Here’s another equally naïve approach for a given box, inspired by @Volker_Rakow’s example :
*oops, screenshots don’t match each other lol, my bad - script works, though.
Yes. Mine breaks if the same base plane and origin are not assumed for the two boxes.
I am trying to understand your script. Is there a reason that you are creating domains centered around 0?
To make sure the sub boxes are made ‘from the center out’ but always kept within the bounds of the parent box. For this the method is dividing the domain of the box dimensions (width, depth, height) into sub-domains.
Yes. I figured that out after some thinking. Does it still work if the box is rotated because of the world unit vectors?
… it does not. This is the first time I have seen the Edges From Direction component used. Being a novice, I am always greatful to see a component I don’t know being used in simple context. What does the Reflex Angle input of the component do, assuming I understand what a reflex angle is?
Great question and great catch - let me fix that.
Here’s an adjustment:
sub-box.gh (21.9 KB)
Summary:
This one is a ‘true/false’ indication affecting how the Edges from directions component determines edge selection relative to specified direction you’re matching. This can help with other more complex breps - in this new case the box is ‘axis-aligned’ so switching the ‘R’ between true and false might not have any visible effects.
*Ultimately, we don’t strictly require the use of Edges from directions, to find width, depth, and height dimensions of a box, but it was a quickie here. An alternative would be to evaluate the box in U, V, and W (all of these 0 to 1) to get these dimensions as well.
This only works for a single subdivision of the box, where as the OP asks for 8. 

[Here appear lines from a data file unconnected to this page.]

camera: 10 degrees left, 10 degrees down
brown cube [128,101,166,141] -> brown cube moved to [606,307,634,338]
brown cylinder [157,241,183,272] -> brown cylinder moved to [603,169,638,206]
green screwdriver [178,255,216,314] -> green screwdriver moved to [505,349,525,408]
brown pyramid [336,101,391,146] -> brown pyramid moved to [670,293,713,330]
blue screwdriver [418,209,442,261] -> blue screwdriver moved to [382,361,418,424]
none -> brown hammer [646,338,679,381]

I see. So could solve the problem using your UV coordinates and my Box Array thusly:
(Planes are merged first into the List Item component)
sub-box 3.gh (17.9 KB)
OP’s question:
I understood he wanted 8 smaller boxes as a result, not split 8 times
You are correct, and I was mistaken. Sorry about that.
Hey, no problem at all!
For a more generalized subdivision, another technique (similar to other posts) is to scale by the inverse of the divisions in that direction and then use Box Array with the scaled geometry. The only caveat, since Box Array EDIT: the Bounding Box after Scale NU (I made the wrong assumption, see later posts) uses World XYZ as a plane, is to orient the geometry to XY plane and then back. Here’s the core, before and after are a base plane generation and visualization.

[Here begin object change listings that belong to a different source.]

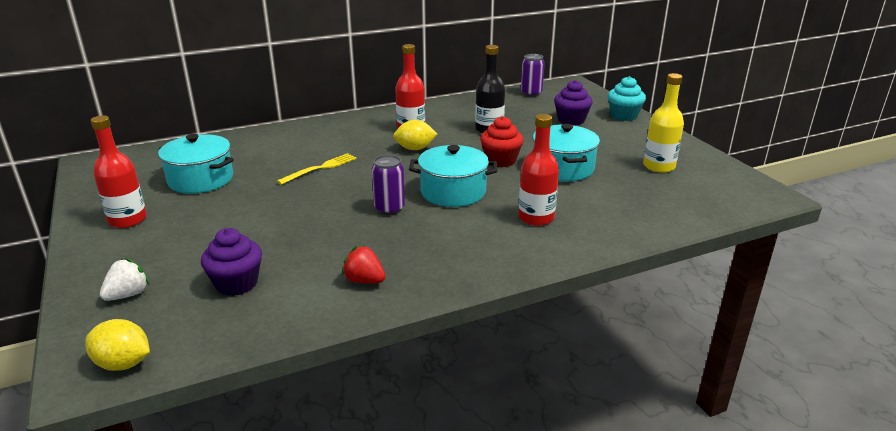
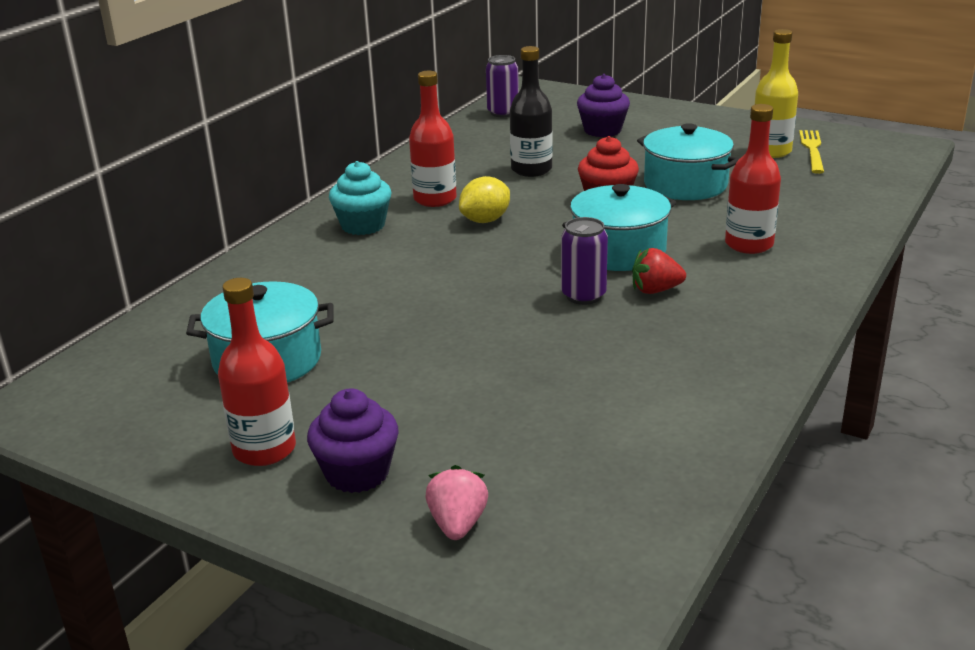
camera: 35 degrees left, 0 degrees up
yellow lemon [85,319,150,371] -> none
white strawberry [100,258,149,301] -> pink strawberry [426,465,488,540]
purple cupcake [201,228,262,296] -> purple cupcake moved to [307,389,399,493]
yellow fork [277,153,357,185] -> yellow fork moved to [799,130,824,174]
red strawberry [342,245,386,284] -> red strawberry moved to [632,248,686,294]
turquoise cupcake [608,76,646,121] -> turquoise cupcake moved to [329,161,392,235]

Yes. This is pretty much the solution I came up with in my last post, though I still struggle to understand why your generalized solution requires a reorientation of the geometry, while my doesn’t.
@ale2x72
After looking at it for a while, I think it is the difference between my solution providing the Cell input of the Box Array with a box, while your solution provides it with a brep. This would mean that the Box Array does not actually always assume the World XYZ plane!
See here where I plug in my scaled Box into your definition:
Box subdivision 2.gh (11.2 KB)
Here’s what happens with different subdivision values in X, Y and Z without orienting to XY plane:
Thank you very much for taking the time to explain in images and steps this intricacy. It pretty much cleared everything up for me. Much appreciated.
So, since the bounding box of a non-uniformly scaled geometry is oriented to the world plane and not the plane of the geometry’s construction, the Box Array will array according to world XYZ directions. In my case, since the geometry is a box created at scale, its bounding box will always match the geometry. My point still stands though. Box Array does not always array according to the XYZ plane, but rather on the basis on the plane of the bounding box passed to it through the the Cell input.
Correct, I assumed the wrong explanation earlier, it follows the Cell orientation plane indeed.